Schumer Presses British PM to ‘Overrule the Hospital’ in Alta Fixsler Case

NEW YORK -
alta fixsler
U.K. Prime Minister Boris Johnson (L) and U.S. Senate Majority Leader Chuck Schumer. (Reuters/David ‘Dee’ Delgado; AP Photo/J. Scott Applewhite)

Senate Majority Leader Chuck Schumer (D-N.Y.) raised the issue of Alta Fixsler in a meeting with U.K. Prime Minister Boris Johnson, pressing the British leader to “overrule the hospital” that has deemed it in the best interest of the two-year-old girl that she be removed from life support.

Johnson, in the U.S. this week to meet with President Joe Biden at the White House and speak at the U.N. General Assembly, also had a meeting at the U.S. Capitol on Wednesday with approximately a dozen Senate leaders of both parties, as well as Karen Pierce, U.K. ambassador to the U.S. At that meeting, Schumer took the opportunity to bring up the Fixsler matter with the prime minister.

In a phone interview with Hamodia on Thursday, Schumer described his conversation with Johnson.

“I said to him that this is very, very important,” said Schumer. “I told him I am Jewish and about the concept in the Talmud that to save a life is above almost anything else.
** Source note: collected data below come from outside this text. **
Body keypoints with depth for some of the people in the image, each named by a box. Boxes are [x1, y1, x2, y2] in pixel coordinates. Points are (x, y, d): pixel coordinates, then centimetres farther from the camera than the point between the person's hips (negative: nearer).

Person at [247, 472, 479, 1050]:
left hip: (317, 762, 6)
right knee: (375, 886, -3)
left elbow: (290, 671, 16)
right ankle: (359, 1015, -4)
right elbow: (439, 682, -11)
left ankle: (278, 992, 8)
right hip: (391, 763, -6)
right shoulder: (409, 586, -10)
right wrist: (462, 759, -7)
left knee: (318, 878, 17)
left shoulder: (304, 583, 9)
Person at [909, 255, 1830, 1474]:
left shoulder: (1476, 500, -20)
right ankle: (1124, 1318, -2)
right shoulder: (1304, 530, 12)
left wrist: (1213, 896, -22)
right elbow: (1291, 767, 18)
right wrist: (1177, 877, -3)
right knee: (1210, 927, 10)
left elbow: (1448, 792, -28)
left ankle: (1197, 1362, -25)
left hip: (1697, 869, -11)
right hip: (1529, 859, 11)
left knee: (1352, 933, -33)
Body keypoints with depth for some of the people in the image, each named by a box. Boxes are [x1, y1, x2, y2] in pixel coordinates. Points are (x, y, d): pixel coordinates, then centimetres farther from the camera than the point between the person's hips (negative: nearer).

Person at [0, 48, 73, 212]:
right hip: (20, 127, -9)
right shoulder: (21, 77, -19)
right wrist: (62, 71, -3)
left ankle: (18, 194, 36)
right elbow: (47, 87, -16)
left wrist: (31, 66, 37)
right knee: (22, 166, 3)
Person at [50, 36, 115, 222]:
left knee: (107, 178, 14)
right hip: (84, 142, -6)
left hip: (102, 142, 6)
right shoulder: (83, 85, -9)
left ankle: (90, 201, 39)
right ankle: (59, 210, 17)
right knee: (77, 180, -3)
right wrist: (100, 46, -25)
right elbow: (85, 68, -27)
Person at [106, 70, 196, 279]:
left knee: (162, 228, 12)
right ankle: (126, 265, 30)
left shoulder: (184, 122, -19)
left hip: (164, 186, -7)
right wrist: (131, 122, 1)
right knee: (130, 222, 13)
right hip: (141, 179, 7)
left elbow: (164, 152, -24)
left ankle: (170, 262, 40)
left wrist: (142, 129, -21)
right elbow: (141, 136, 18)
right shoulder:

And I said to him that he has the power to do this.”

“The prime minister said, ‘It’s British law,’” Schumer related. “I said, ‘I know it is British law that the hospital governs, and the hospital made a decision — a wrong decision — that it’s in the best interest of the child to let the child pass away. But I said you are in charge of the hospital, because you’re the head of the National Health Service system, so you can overrule the hospital.”

Schumer said Johnson was “sort of surprised” that he had brought up the Fixsler issue.

“But he listened,” said Schumer, “and he said he’d look into it.”

Alta Fixsler suffered a severe brain injury at birth and is unable to breathe or eat on her own. The Manchester University NHS Foundation Trust, the hospital system responsible for Alta’s care under the U.K. National Health Service, says that there is no potential for her condition ever to improve, there is no medical benefit to continuing her life support, she is suffering pain and it would be humane to remove her from life support.

As Orthodox Jews, the Fixsler family insists that Alta remain connected to the machines keeping her alive. The family has undertaken an extensive lobbying and outreach effort, with U.S. and Israeli governments interceding with the British government on Alta’s behalf, asking that the girl, whose mother is Israeli and father is Israeli-American, be allowed to leave to one of those countries for medical treatment. Jewish charitable organizations have arranged transport, and there would be no cost to the U.K. government.

But the British courts have repeatedly upheld the hospital’s decision to have Alta disconnected from the machines, and with legal options seemingly exhausted, a political lobbying effort is the family’s only hope.

Schumer has been among the most active U.S. officials advocating on the Fixslers’ behalf. He has previously helped obtain a visa for her to travel to America for medical treatment, though the U.K. has not allowed her to leave. He has also had several past conversations with Pierce on the Fixsler issue. Separately, 10 Republican senators sent a letter to Biden in June asking him to “advocate to Prime Minister Johnson on behalf of the Fixsler family.”

Schumer credited Rabbi Moshe Dovid Niederman of the UJO of Williamsburg, one of the leading activists on behalf of the Fixsler family, with “giving me the idea that the prime minister could overrule the hospital board, because he’s in charge of the hospital system.”

Rabbi Niederman told Hamodia on Thursday that he is “grateful that this issue is on Sen. Schumer’s front burner, and that he doesn’t miss an opportunity to try to save Alta’s life. While, as a leader of our country, he has many important issues, we appreciate that he took the time to discuss this matter with the prime minister.”

Rabbi Niederman is hopeful that Johnson will indeed intervene with the hospital. “In my years of experience in community advocacy, I’ve seen time and again that when you go to the top, things move at the bottom,” Rabbi Niederman said. “And in a case of pikuach nefesh [saving lives], we have to use every avenue possible.”

Readers are asked to daven for the refuah sheleimah of Alta bas Alta Chaya, besoch she’ar cholei Yisrael.